Aside #3: They're showing Garfield on the flight that I'm currently on, and I can't figure out what's worse: having it on in the background, or actually having my eyes clawed out by real cats.

So can we do better?  The answer is, without question, "yes".  Unfortunately, like all decisions it comes down to what's possible to do with the time we currently have left.  I think ideally I'd like to see a compiler that could deal with errors and ambiguities by producing many valid results weighted by how likely it thinks it is (that is what we're doing right now except that we're limiting the result to just one value).  It could even be a plug-in model where different analyzers could be used to try to figure out what would be the best choice is very domain specific circumstances.  Consumers could then get these results and make more informed choices based on it.  In the field/local example we could choose to bind to it maybe with the explanation that we were being tolerant and guessing that you meant it to be a field.  In the generics example we could attempt to use the semantic information available later to them take that ambiguity and decide to treat it as generic or not accordingly.

However, i think that this model would be quite costly both to implement and also potentially to execute.  The current parser is quite brisk baby and modifying to do all sorts of backtracking and going down many parse paths all the time could be expensive both in terms of space (which rarely concerns me) and time (which really concerns me).  It would also mean finding all consumers of the compiler data and making sure that each one of them would handle this correctly.  Even adding a new type of parse tree node (like an ambiguity node) could be enormously costly as it would mean that many people who manipulate or consume the parse tree might break as they were not expecting to see this type of node where they currently were.

So the attempt has been so far to attempt this kind of ambiguity handling on a case by case basis (i.e. solve the particular generics problem) and to implement it in a manner that would not affect anyone currently using the data we generate.  The results have been promising.  There should be very little overhead to doing this ambiguity checking, and consumers need to opt-in stating that they want to get these results and they will be responsible for handling parse trees which no longer follow the normal invariants we've always preserved. (like the span of parse tree nodes should not overlap).

Aside #4; They're going to show  Shrek 2 now.  Redemption has occurred.
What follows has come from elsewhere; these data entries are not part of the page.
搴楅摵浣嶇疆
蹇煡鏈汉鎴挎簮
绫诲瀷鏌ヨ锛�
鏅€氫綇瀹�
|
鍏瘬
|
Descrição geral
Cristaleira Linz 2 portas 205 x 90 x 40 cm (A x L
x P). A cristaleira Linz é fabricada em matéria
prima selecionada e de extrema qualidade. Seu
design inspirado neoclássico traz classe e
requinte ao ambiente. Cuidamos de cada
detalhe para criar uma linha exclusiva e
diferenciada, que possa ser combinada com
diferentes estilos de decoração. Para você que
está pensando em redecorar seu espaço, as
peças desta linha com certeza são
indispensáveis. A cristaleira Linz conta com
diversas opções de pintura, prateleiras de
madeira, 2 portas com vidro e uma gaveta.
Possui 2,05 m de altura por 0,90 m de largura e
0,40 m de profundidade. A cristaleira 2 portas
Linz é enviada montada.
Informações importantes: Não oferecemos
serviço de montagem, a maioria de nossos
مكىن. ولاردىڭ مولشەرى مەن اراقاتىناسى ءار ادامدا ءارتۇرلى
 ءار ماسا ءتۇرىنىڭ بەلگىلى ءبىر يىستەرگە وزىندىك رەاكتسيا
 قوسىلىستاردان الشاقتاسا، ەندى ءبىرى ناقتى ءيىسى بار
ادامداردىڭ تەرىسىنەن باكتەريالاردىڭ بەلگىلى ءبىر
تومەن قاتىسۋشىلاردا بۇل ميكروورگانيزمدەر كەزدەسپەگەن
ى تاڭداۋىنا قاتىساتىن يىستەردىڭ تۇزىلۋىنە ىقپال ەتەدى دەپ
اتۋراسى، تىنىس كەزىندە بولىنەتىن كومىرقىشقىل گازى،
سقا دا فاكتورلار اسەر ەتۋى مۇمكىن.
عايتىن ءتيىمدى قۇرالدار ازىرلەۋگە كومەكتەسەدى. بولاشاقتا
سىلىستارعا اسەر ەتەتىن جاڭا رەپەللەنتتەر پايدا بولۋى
This is an extremely interesting area that I think will be very important to address with future architectures.  Not just for dealing with these situations better but for also making it clearer to the user how much we do/don't understand of their code.  Currently with the class designer you can get a high level view of what our understand of the code is.  In the future I think it would be very interesting to extend that to all code you write.